• Exercise brief:
Format every line of the items below as a JSON list of strings, one string per line, leaving out blank lines.

• Given records:
○ ○ ○ ○ ○ ○ ○
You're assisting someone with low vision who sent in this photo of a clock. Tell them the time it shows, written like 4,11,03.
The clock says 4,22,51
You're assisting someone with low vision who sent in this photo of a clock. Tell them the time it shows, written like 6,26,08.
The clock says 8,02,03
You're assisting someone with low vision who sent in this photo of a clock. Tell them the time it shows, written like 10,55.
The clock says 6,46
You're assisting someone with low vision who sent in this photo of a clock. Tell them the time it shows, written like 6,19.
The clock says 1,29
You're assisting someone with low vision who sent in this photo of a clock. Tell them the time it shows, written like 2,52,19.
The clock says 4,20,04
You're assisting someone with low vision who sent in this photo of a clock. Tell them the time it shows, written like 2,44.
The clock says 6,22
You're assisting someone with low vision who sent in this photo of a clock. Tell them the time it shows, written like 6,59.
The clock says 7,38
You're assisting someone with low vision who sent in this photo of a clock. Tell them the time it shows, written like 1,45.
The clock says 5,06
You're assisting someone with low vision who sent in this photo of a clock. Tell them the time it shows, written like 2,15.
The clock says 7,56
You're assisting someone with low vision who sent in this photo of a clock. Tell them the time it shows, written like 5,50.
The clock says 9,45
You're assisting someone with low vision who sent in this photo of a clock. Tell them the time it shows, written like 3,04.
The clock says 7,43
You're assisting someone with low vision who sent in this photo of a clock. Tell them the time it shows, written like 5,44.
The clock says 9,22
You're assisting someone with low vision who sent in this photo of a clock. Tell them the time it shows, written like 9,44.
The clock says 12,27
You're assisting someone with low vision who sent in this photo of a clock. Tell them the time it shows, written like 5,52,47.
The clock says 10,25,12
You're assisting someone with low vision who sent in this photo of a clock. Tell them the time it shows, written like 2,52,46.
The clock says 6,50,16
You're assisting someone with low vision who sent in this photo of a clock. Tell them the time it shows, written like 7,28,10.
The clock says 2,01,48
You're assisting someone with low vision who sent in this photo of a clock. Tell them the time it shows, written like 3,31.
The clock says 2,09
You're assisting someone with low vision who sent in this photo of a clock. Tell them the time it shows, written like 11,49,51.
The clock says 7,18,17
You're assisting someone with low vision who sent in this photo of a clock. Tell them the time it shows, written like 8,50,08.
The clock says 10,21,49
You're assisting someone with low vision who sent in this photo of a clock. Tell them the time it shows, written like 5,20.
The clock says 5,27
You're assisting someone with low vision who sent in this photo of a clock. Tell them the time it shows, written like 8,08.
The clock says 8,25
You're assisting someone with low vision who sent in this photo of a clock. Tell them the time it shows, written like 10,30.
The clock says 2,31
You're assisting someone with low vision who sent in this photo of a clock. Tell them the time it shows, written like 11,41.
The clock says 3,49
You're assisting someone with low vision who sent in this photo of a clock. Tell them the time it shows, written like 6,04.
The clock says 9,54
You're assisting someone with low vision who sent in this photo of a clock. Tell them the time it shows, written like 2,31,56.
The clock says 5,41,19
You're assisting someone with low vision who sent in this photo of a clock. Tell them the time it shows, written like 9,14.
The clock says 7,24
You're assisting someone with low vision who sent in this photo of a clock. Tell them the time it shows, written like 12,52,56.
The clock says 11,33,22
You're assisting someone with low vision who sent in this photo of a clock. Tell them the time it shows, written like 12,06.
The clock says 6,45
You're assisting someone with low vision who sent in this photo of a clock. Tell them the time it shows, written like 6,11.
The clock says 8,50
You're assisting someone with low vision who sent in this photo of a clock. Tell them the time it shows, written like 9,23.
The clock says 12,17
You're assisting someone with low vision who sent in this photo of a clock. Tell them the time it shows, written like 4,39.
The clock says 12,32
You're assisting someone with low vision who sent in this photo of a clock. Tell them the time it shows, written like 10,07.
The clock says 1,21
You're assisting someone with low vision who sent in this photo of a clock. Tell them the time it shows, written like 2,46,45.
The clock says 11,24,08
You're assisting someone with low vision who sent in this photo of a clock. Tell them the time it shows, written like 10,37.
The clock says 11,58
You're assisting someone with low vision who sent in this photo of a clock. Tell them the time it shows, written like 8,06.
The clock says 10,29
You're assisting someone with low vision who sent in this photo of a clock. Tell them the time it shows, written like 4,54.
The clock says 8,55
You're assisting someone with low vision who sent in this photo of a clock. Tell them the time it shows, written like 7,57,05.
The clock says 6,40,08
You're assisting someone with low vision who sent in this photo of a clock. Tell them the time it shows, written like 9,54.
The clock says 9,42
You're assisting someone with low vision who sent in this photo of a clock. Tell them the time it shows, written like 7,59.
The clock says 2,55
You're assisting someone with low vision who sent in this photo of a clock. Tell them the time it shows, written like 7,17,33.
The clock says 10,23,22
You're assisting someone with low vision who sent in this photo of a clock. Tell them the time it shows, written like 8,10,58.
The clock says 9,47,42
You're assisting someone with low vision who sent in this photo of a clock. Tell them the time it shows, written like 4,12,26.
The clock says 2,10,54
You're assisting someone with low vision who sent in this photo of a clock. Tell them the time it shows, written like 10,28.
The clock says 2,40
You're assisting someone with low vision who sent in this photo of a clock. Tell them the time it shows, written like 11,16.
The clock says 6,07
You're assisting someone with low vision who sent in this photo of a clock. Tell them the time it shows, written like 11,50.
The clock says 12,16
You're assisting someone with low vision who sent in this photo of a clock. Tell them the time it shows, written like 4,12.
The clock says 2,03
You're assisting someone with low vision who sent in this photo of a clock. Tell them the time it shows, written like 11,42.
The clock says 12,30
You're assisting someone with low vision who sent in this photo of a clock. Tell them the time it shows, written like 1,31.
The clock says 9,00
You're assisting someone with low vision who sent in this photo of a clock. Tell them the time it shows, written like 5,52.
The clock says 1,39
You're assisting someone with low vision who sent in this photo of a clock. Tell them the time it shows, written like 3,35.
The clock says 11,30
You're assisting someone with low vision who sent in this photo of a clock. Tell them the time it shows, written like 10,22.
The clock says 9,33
○ ○ ○ ○ ○ ○ ○
• Response to this task:
[
  "You're assisting someone with low vision who sent in this photo of a clock. Tell them the time it shows, written like 4,11,03.",
  "The clock says 4,22,51",
  "You're assisting someone with low vision who sent in this photo of a clock. Tell them the time it shows, written like 6,26,08.",
  "The clock says 8,02,03",
  "You're assisting someone with low vision who sent in this photo of a clock. Tell them the time it shows, written like 10,55.",
  "The clock says 6,46",
  "You're assisting someone with low vision who sent in this photo of a clock. Tell them the time it shows, written like 6,19.",
  "The clock says 1,29",
  "You're assisting someone with low vision who sent in this photo of a clock. Tell them the time it shows, written like 2,52,19.",
  "The clock says 4,20,04",
  "You're assisting someone with low vision who sent in this photo of a clock. Tell them the time it shows, written like 2,44.",
  "The clock says 6,22",
  "You're assisting someone with low vision who sent in this photo of a clock. Tell them the time it shows, written like 6,59.",
  "The clock says 7,38",
  "You're assisting someone with low vision who sent in this photo of a clock. Tell them the time it shows, written like 1,45.",
  "The clock says 5,06",
  "You're assisting someone with low vision who sent in this photo of a clock. Tell them the time it shows, written like 2,15.",
  "The clock says 7,56",
  "You're assisting someone with low vision who sent in this photo of a clock. Tell them the time it shows, written like 5,50.",
  "The clock says 9,45",
  "You're assisting someone with low vision who sent in this photo of a clock. Tell them the time it shows, written like 3,04.",
  "The clock says 7,43",
  "You're assisting someone with low vision who sent in this photo of a clock. Tell them the time it shows, written like 5,44.",
  "The clock says 9,22",
  "You're assisting someone with low vision who sent in this photo of a clock. Tell them the time it shows, written like 9,44.",
  "The clock says 12,27",
  "You're assisting someone with low vision who sent in this photo of a clock. Tell them the time it shows, written like 5,52,47.",
  "The clock says 10,25,12",
  "You're assisting someone with low vision who sent in this photo of a clock. Tell them the time it shows, written like 2,52,46.",
  "The clock says 6,50,16",
  "You're assisting someone with low vision who sent in this photo of a clock. Tell them the time it shows, written like 7,28,10.",
  "The clock says 2,01,48",
  "You're assisting someone with low vision who sent in this photo of a clock. Tell them the time it shows, written like 3,31.",
  "The clock says 2,09",
  "You're assisting someone with low vision who sent in this photo of a clock. Tell them the time it shows, written like 11,49,51.",
  "The clock says 7,18,17",
  "You're assisting someone with low vision who sent in this photo of a clock. Tell them the time it shows, written like 8,50,08.",
  "The clock says 10,21,49",
  "You're assisting someone with low vision who sent in this photo of a clock. Tell them the time it shows, written like 5,20.",
  "The clock says 5,27",
  "You're assisting someone with low vision who sent in this photo of a clock. Tell them the time it shows, written like 8,08.",
  "The clock says 8,25",
  "You're assisting someone with low vision who sent in this photo of a clock. Tell them the time it shows, written like 10,30.",
  "The clock says 2,31",
  "You're assisting someone with low vision who sent in this photo of a clock. Tell them the time it shows, written like 11,41.",
  "The clock says 3,49",
  "You're assisting someone with low vision who sent in this photo of a clock. Tell them the time it shows, written like 6,04.",
  "The clock says 9,54",
  "You're assisting someone with low vision who sent in this photo of a clock. Tell them the time it shows, written like 2,31,56.",
  "The clock says 5,41,19",
  "You're assisting someone with low vision who sent in this photo of a clock. Tell them the time it shows, written like 9,14.",
  "The clock says 7,24",
  "You're assisting someone with low vision who sent in this photo of a clock. Tell them the time it shows, written like 12,52,56.",
  "The clock says 11,33,22",
  "You're assisting someone with low vision who sent in this photo of a clock. Tell them the time it shows, written like 12,06.",
  "The clock says 6,45",
  "You're assisting someone with low vision who sent in this photo of a clock. Tell them the time it shows, written like 6,11.",
  "The clock says 8,50",
  "You're assisting someone with low vision who sent in this photo of a clock. Tell them the time it shows, written like 9,23.",
  "The clock says 12,17",
  "You're assisting someone with low vision who sent in this photo of a clock. Tell them the time it shows, written like 4,39.",
  "The clock says 12,32",
  "You're assisting someone with low vision who sent in this photo of a clock. Tell them the time it shows, written like 10,07.",
  "The clock says 1,21",
  "You're assisting someone with low vision who sent in this photo of a clock. Tell them the time it shows, written like 2,46,45.",
  "The clock says 11,24,08",
  "You're assisting someone with low vision who sent in this photo of a clock. Tell them the time it shows, written like 10,37.",
  "The clock says 11,58",
  "You're assisting someone with low vision who sent in this photo of a clock. Tell them the time it shows, written like 8,06.",
  "The clock says 10,29",
  "You're assisting someone with low vision who sent in this photo of a clock. Tell them the time it shows, written like 4,54.",
  "The clock says 8,55",
  "You're assisting someone with low vision who sent in this photo of a clock. Tell them the time it shows, written like 7,57,05.",
  "The clock says 6,40,08",
  "You're assisting someone with low vision who sent in this photo of a clock. Tell them the time it shows, written like 9,54.",
  "The clock says 9,42",
  "You're assisting someone with low vision who sent in this photo of a clock. Tell them the time it shows, written like 7,59.",
  "The clock says 2,55",
  "You're assisting someone with low vision who sent in this photo of a clock. Tell them the time it shows, written like 7,17,33.",
  "The clock says 10,23,22",
  "You're assisting someone with low vision who sent in this photo of a clock. Tell them the time it shows, written like 8,10,58.",
  "The clock says 9,47,42",
  "You're assisting someone with low vision who sent in this photo of a clock. Tell them the time it shows, written like 4,12,26.",
  "The clock says 2,10,54",
  "You're assisting someone with low vision who sent in this photo of a clock. Tell them the time it shows, written like 10,28.",
  "The clock says 2,40",
  "You're assisting someone with low vision who sent in this photo of a clock. Tell them the time it shows, written like 11,16.",
  "The clock says 6,07",
  "You're assisting someone with low vision who sent in this photo of a clock. Tell them the time it shows, written like 11,50.",
  "The clock says 12,16",
  "You're assisting someone with low vision who sent in this photo of a clock. Tell them the time it shows, written like 4,12.",
  "The clock says 2,03",
  "You're assisting someone with low vision who sent in this photo of a clock. Tell them the time it shows, written like 11,42.",
  "The clock says 12,30",
  "You're assisting someone with low vision who sent in this photo of a clock. Tell them the time it shows, written like 1,31.",
  "The clock says 9,00",
  "You're assisting someone with low vision who sent in this photo of a clock. Tell them the time it shows, written like 5,52.",
  "The clock says 1,39",
  "You're assisting someone with low vision who sent in this photo of a clock. Tell them the time it shows, written like 3,35.",
  "The clock says 11,30",
  "You're assisting someone with low vision who sent in this photo of a clock. Tell them the time it shows, written like 10,22.",
  "The clock says 9,33"
]